The lever pivots on the end of the skewer; a domed cover over the pivot serves as the moving face of the clamp at that end, pulled inwards or outwards on a cam on the lever body. At the other end of the skewer, an knurled nut or wingnut can be adjusted by hand to allow for differing thicknesses of fork end. Two small springs hold the nuts out evenly either side of the axle; they can be omitted but help to speed up wheel changes. To fit a wheel:

  • With the lever open (generally marked with the word "open", usually showing a concave face outwards), drop the frame onto the wheel and slide the fork ends over the ends of the axle until they are all the way down (front) or up against the adjuster stops (assuming they are fitted and in the right place) or otherwise with the wheel correctly lined up (rear). There should be a reasonable amount of space between axle locknuts and the quick-release nuts to do this; if not, slacken off the adjusting nut on the skewer until there is.

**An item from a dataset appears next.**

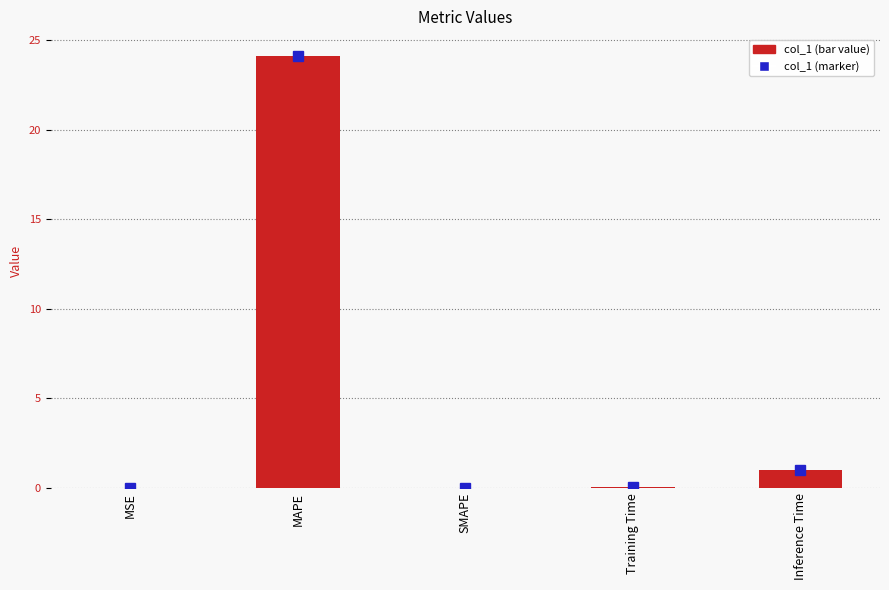

What is the sum of all values?

25.2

  • Close the QR lever by folding it back all the way until the lever lies more or less parallel to the plane of the frame and wheels. There should be appreciable resistance, but it shouldn't involve anything really macho; the cam passes over a high spot before it locks home. If it just flops around, then the adjusting nut needs tightening a bit first; conversely, if it is too stiff or can only be closed part way, slacken the adjusting nut and retry.

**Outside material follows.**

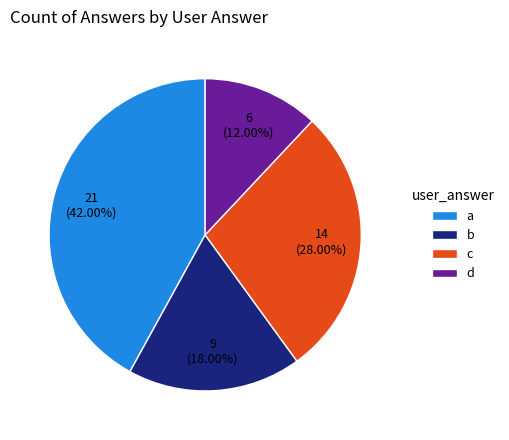

What percentage is the b slice, to the nearest percent?

18%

On the rear hub the lever is mounted on the left, i.e. the opposite side of the bike to the freewheel and gear mechanism; it is considered correct (but not mechanically vital) to put the front wheel in with the lever on the same side. For optimum aesthetics, (and, as Kenan has pointed out, to minimise the chance of the lever being pulled opened accidentally if bashed on a rock or branch in passing) the levers should lie pointing up the front fork blade and underneath the chainstay (or perhaps pointing horizontally rearwards) at the rear, unless some other fitting (racks are the usual culprit) forces you to do otherwise.

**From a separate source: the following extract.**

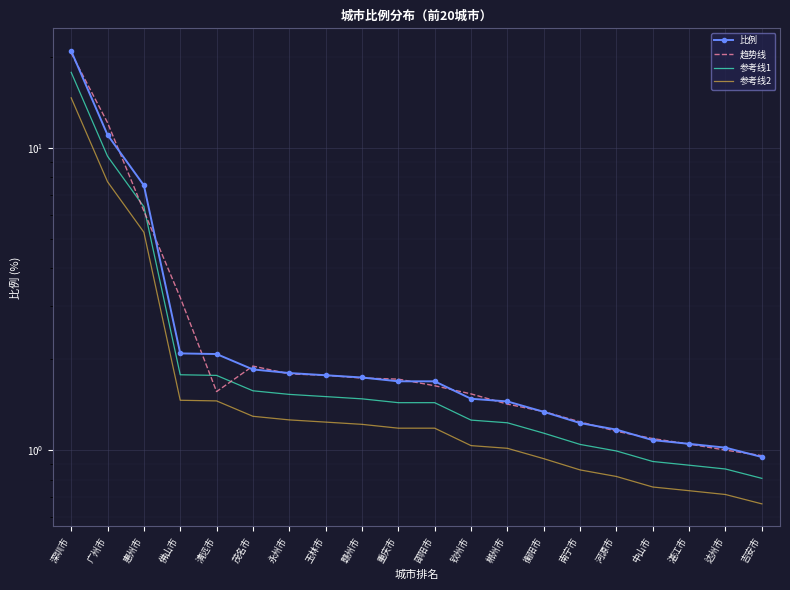

What is the difference between the maximum and second lowest values in the 比例 series?

19.9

These hubs have been standard equipment on road racing bikes and their derivatives since the 1940s, but were little used on other machines until the 1980s; they are not permitted on the track. The cycling booms triggered by the 1970s oil crises and then the introduction of mountain bikes in the 1980s brought them to a wider market, inter alia in some rather traditionally litigious areas. The unfortunate result was (a) a boom in wheel theft, and (b) a general failure to supply bikes or hubs with much documentation, meaning that some users treated the quick-release lever as a glorified wingnut, attempting to fasten the wheel by just screwing the lever end up against the adjusting nut with the lever in the open position, which is a good way of facilitating abrupt contact between the rider's face and the asphalt. Following various litigation against bike manufacturers and sellers on the grounds of "you never told me not to do it like that", many bike manufacturers started to use "lawyers' lips" on the front dropouts of lower-end models: small tabs which hook under the QR clap and prevent an inadequately fastened wheel from dropping out, in other words entirely defeating the purpose of the quick release - it is no longer possible to have a wheel correctly adjusted in advance, since it has to be unscrewed, losing the adjustment, before you can get it in or out. The more sensible but less marketable solution - use old-fashioned solid axles and tracknuts that have to be done up with a spanner on that sort of bike - has not gained much favour. That's progress under free-market capitalism for you. (A propos, sleeping wolf reports that on recently buying a bike in the USA he was instructed in their use and then obliged to sign an affidavit to the effect that he knew how to use them ...)

A simplified form of the same cam and lever mechanism is also used to attach saddles on mountain bikes, to facilitate different uphill and downhill riding positions (road riders, conversely, are generally fairly anal about not messing up a finely tuned saddle height), and for various other uses such as trailer fittings.